Before committing, verify all checks pass:

  • ruff check src/ tests/ — Python linting
  • black --check src/ tests/ — Python formatting
  • mypy src/ — Type checking (no errors)
  • cd rust && cargo clippy --all-targets -- -D warnings — Rust linting (strict, warnings-as-errors)
  • cd rust && cargo test — Rust unit tests
  • pytest -v — Python/integration tests
  • Type hints complete on all new public functions
  • Docstrings added (Google style for Python; /// on public Rust items)
  • No dead code (removed, not commented out)
  • No silent failures: missing inputs must fail-fast or require explicit opt-out

To run all Python checks in one pass:

ruff check src/ tests/ && \
black --check src/ tests/ && \
mypy src/ && \
pytest -v

To run all Rust checks:

cd rust && cargo clippy --all-targets -- -D warnings && cargo test

Environment Variables

Variable Default Description
GBCMS_LOG_LEVEL INFO Logging level
RUST_LOG Rust logging
GBCMS_LOG_LEVEL=DEBUG RUST_LOG=debug gbcms dna ...

Generating a PDF

The docs include a combined print page (via mkdocs-print-site-plugin) that can be printed to PDF directly from Chrome — no extra tools required.

Steps:

  1. Start the docs server:

    mkdocs serve
    
  2. Open http://127.0.0.1:8000/gbcms/print_page/ in Google Chrome and wait ~10s for Mermaid diagrams to render.
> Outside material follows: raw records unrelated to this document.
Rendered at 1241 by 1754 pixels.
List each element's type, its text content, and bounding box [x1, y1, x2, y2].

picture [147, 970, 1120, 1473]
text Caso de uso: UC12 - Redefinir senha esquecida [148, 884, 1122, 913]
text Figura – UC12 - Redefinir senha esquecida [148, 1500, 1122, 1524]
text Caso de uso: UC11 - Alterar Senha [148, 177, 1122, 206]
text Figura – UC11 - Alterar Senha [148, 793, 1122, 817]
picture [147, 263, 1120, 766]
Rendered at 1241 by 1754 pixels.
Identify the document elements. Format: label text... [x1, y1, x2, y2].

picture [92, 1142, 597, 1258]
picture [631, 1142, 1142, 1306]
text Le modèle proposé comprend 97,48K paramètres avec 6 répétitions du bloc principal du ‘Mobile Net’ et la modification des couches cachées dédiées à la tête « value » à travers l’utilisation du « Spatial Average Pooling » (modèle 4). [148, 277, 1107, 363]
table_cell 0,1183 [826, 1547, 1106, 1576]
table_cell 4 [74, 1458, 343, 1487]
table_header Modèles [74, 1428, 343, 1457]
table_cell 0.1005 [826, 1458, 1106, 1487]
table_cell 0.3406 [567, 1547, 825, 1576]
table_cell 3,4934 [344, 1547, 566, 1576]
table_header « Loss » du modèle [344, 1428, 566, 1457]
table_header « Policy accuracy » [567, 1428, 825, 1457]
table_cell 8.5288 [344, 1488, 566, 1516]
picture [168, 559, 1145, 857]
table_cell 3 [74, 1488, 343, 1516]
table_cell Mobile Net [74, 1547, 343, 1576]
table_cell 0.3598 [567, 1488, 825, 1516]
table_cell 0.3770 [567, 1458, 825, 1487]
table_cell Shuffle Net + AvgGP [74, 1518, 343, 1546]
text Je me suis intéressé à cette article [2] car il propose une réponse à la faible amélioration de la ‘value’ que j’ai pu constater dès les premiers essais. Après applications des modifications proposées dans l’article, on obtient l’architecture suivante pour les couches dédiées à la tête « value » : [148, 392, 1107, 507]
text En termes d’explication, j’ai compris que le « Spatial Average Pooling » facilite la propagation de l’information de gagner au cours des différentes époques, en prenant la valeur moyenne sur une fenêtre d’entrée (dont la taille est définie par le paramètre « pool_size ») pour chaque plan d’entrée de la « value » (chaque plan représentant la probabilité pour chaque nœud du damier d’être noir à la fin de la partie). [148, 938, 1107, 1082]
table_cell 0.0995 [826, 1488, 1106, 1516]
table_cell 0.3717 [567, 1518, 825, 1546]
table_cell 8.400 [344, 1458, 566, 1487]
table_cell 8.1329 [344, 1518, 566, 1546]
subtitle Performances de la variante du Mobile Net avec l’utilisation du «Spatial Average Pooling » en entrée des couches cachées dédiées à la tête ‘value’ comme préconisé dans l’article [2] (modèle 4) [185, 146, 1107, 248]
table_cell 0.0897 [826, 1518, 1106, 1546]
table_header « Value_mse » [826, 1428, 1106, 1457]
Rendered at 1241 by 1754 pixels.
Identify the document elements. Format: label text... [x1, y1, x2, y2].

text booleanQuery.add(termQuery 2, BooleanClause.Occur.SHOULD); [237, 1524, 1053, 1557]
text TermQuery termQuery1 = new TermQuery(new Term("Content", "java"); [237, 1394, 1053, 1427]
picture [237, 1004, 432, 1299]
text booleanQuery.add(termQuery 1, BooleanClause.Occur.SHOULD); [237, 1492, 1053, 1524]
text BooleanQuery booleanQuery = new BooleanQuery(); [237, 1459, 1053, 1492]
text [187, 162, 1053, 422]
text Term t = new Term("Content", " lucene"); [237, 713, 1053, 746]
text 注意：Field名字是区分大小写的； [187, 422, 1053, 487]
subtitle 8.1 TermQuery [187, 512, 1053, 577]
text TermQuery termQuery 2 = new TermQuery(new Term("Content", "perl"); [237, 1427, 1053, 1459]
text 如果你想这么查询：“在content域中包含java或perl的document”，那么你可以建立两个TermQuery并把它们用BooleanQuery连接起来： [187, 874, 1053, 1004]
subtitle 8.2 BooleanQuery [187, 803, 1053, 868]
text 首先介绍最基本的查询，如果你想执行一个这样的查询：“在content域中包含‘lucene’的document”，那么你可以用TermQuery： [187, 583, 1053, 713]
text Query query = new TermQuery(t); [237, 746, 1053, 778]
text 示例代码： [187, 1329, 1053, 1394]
  3. Open the DevTools console (F12 → Console tab) and paste:

    document.querySelectorAll(
      '.md-sidebar,.md-header,.md-footer,.md-tabs,.md-source-file'
    ).forEach(e => e.remove());
    document.querySelectorAll('.md-content').forEach(e => {
      e.style.maxWidth = '100%'; e.style.padding = '0 1cm';
    });
    
  4. Press Cmd+PSave as PDF (A4, default margins, ✅ background graphics).

Automated PDF

For a headless/automated version, see ~/Downloads/gbcms-pdf-generator/ (local archive, not in repo) — generates site/documentation.pdf via node generate_pdf.mjs.